A crise tem raiz na aliança costurada entre o PL cearense, comandado pelo deputado André Fernandes, e o grupo de Ciro Gomes, com o objetivo de barrar a reeleição do governador Elmano de Freitas, do PT. O movimento desagradou Michelle Bolsonaro, que defende o apoio à pré-candidatura de Eduardo Girão, do Novo, por motivos de coerência ideológica. No vídeo, a ex-primeira-dama relatou ter sido maltratada e humilhada por Flávio em uma ligação telefônica e atribuiu a Ciro Gomes a responsabilidade pela inelegibilidade de Jair Bolsonaro.
A cobertura de centro, representada pela Folha de S.Paulo, relatou os fatos de forma equilibrada, detalhando as queixas de Michelle, o impasse sobre as vagas ao Senado entre nomes ligados a André Fernandes e a vereadora Priscila Costa, e a posição de Ciro de não alimentar a polêmica. Veículos de esquerda, como CartaCapital, Diário do Centro do Mundo e Revista Fórum, enfatizaram o pragmatismo e a fragmentação da direita: lembraram que o mesmo PL que construiu uma narrativa contra Ciro agora se alia a ele por conveniência eleitoral, e recuperaram o histórico da condenação de Bolsonaro no Tribunal Superior Eleitoral em junho de 2023, por 5 votos a 2, sob acusação de abuso de poder político e disseminação de informações falsas sobre o sistema eleitoral. A representação que originou o processo partiu do PDT, partido ao qual Ciro era filiado.
O racha ganhou novos capítulos com a entrada de Eduardo Bolsonaro, que provocou a madrasta nas redes sociais e confirmou a aliança com Ciro, condicionando o apoio à necessidade de "um voto" para aprovar a anistia ao pai. "Não se faz política com o fígado", escreveu o deputado. André Fernandes, por sua vez, reafirmou que vota em Ciro Gomes e descartou apoiar Eduardo Girão. Em entrevista recente à revista Veja, Ciro chegou a comparar Jair Bolsonaro a Lula e disse votar em Aécio Neves, pré-candidato do PSDB, distanciando-se de Flávio. Embora a leitura de esquerda enfatize a hipocrisia do campo bolsonarista e a de direita destaque a tensão entre fidelidade ideológica e cálculo pragmático, todos os veículos convergem no diagnóstico de uma divisão pública e profunda no entorno de Jair Bolsonaro às vésperas da eleição de 2026.

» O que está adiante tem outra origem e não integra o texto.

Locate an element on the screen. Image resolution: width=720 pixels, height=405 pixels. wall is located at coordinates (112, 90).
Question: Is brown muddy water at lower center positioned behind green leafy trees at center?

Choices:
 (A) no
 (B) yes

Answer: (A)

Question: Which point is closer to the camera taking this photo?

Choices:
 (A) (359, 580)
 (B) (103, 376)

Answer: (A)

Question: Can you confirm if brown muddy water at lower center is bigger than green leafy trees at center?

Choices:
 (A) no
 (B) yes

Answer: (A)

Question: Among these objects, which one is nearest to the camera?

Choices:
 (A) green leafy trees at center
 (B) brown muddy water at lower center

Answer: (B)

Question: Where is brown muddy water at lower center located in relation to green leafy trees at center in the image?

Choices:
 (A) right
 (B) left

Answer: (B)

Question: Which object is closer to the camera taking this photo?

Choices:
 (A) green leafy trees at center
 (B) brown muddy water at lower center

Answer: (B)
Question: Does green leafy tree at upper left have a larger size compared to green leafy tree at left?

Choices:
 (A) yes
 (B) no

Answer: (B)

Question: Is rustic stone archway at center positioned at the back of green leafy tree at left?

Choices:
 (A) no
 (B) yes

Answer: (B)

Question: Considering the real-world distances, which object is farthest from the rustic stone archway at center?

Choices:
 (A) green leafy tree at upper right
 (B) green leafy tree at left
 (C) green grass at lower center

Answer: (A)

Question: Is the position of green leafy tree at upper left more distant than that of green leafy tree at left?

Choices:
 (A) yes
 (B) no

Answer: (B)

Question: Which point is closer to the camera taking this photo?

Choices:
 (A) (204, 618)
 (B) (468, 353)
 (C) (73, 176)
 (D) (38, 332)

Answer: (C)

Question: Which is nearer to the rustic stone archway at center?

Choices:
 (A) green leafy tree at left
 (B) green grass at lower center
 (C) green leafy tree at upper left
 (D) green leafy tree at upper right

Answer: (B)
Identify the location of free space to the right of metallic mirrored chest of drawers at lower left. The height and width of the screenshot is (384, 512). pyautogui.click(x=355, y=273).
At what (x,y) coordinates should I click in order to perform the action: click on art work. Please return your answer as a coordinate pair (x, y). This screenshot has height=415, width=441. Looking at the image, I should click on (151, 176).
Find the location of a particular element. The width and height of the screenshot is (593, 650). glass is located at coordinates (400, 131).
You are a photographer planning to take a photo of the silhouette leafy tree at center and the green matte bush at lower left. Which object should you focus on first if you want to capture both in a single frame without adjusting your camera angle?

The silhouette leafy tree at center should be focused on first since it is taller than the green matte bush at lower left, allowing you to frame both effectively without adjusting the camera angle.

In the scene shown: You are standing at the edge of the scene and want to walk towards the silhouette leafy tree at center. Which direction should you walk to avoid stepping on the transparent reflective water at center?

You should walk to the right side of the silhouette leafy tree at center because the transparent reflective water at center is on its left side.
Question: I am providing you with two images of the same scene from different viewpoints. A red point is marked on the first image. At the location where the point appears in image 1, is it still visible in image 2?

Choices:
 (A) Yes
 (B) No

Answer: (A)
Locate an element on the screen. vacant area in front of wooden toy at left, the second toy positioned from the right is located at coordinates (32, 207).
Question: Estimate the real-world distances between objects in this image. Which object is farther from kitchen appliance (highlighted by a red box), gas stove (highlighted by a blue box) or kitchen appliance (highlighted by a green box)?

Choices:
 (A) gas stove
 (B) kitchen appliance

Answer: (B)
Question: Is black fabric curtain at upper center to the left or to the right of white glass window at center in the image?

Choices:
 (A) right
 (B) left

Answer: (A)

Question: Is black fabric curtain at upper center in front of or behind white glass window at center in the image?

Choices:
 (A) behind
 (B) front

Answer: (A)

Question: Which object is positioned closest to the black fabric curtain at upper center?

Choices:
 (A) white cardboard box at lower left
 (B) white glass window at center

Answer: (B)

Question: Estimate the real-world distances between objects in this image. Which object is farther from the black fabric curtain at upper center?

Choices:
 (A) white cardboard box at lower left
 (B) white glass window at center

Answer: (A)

O que ainda não se sabe é como o PL nacional vai resolver o impasse das vagas ao Senado no Ceará, se a aliança com Ciro será mantida no primeiro turno ou adiada para um eventual segundo turno, como defende Michelle, e qual será o desfecho da disputa interna sobre a pré-candidatura presidencial de Flávio Bolsonaro.